Dalam seri pertama program “Melihat Bali dari Berbagai Sisi”, Nuturang berkolaborasi dengan Gede Budarsa, seorang antropolog dan dosen Prodi Antropologi Budaya, Fakultas Ilmu Budaya, Universitas Udayana, yang baru saja menerbitkan buku berjudul “Air Wudhu di Tengah Samudra Tirtha: Kebudayaan Masyarakat Islam Pegayaman Bali”. Buku ini menjadi pintu masuk penting dalam memahami dinamika relasi antara komunitas Muslim Pegayaman dan budaya Bali secara lebih luas, terutama dalam konteks dominasi narasi budaya Hindu-Bali yang selama ini lebih banyak mendapatkan sorotan. Diskusi ini menghadirkan dua akademisi terkemuka, yaitu Prof. Dr. I Nyoman Yoga Segara, S.Ag., M.Hum. dan Dr. Purwadi, M.Hum. Kedua akademisi tersebut akan membedah isi buku sekaligus membahas tentang bagaimana konstruksi budaya Bali telah dipengaruhi oleh berbagai kekuatan sejarah, termasuk kolonialisme.
Dalam pemaparannya, para pembicara menyoroti bagaimana citra Bali sebagai “Pulau Hindu” dibentuk secara sistematis oleh wacana kolonial yang menyasar eksotisme spiritual dan kultural Bali untuk kepentingan pariwisata dan geopolitik. Narasi dominan ini kemudian melahirkan batas-batas identitas budaya yang cukup eksklusif, di mana budaya Bali dianggap tidak terpisahkan dari simbolisme agama Hindu. Hal ini mendorong munculnya kampanye identitas seperti “Ajeg Bali”, yang pada satu sisi berfungsi sebagai respons atas guncangan globalisasi dan tragedi Bom Bali, tetapi pada sisi lain turut memperkuat sekat-sekat simbolik yang bisa berdampak pada marginalisasi kelompok non-Hindu. Dalam forum ini, para peserta diajak untuk memikirkan ulang siapa saja yang sebenarnya “berhak” atas budaya Bali.
Komunitas Muslim seperti di Pegayaman memperlihatkan bahwa tidak hanya dapat menyesuaikan diri dengan kultur lokal, tetapi juga turut memperkaya kebudayaan Bali dengan cara mereka sendiri—baik melalui tradisi sosial, bahasa, hingga praktik budaya yang khas.
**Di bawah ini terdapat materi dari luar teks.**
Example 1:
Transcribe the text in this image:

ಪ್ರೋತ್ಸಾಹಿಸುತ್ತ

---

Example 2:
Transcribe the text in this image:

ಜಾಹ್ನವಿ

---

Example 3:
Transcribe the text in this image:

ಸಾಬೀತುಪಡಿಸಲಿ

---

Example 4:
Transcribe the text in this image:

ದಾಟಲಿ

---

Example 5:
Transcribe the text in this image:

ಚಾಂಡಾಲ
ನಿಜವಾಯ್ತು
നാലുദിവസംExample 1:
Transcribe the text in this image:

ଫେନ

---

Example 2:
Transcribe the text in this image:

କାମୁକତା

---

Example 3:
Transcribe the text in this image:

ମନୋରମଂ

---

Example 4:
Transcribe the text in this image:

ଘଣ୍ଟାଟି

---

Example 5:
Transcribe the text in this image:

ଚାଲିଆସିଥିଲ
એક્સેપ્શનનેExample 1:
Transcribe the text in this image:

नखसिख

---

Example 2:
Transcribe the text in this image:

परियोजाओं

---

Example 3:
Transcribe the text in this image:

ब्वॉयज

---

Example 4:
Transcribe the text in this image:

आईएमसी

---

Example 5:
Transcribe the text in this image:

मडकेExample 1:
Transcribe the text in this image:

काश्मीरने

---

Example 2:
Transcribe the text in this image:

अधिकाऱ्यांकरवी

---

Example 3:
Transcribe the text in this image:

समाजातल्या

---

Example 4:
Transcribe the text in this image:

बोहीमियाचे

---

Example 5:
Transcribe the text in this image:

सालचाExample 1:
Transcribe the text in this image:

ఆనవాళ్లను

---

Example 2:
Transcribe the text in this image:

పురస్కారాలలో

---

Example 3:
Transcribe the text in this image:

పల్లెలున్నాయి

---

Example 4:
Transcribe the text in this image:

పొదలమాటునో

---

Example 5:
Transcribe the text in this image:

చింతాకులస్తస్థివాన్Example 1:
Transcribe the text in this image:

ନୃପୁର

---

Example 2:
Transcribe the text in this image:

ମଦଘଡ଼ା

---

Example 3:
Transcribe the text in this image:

Pegayaman adalah contoh bagaimana masyarakat Islam Bali dapat menjalankan keislaman yang berakar kuat pada nilai-nilai lokal, tanpa kehilangan jati diri mereka sebagai bagian dari Bali. Dalam diskusinya, para peserta, yang terdiri atas mahasiswa, akademisi, komunitas budaya, dan masyarakat umum, banyak melontarkan pertanyaan mengenai batas-batas representasi budaya serta kemungkinan membangun relasi budaya yang lebih adil dan setara di tengah masyarakat multikultural. Ke depannya, kegiatan semacam ini diharapkan dapat memperluas ruang-ruang budaya, sehingga tidak hanya menjadi milik kelompok tertentu saja, melainkan menjadi rumah bersama bagi semua yang hidup dan tumbuh di Pulau Dewata.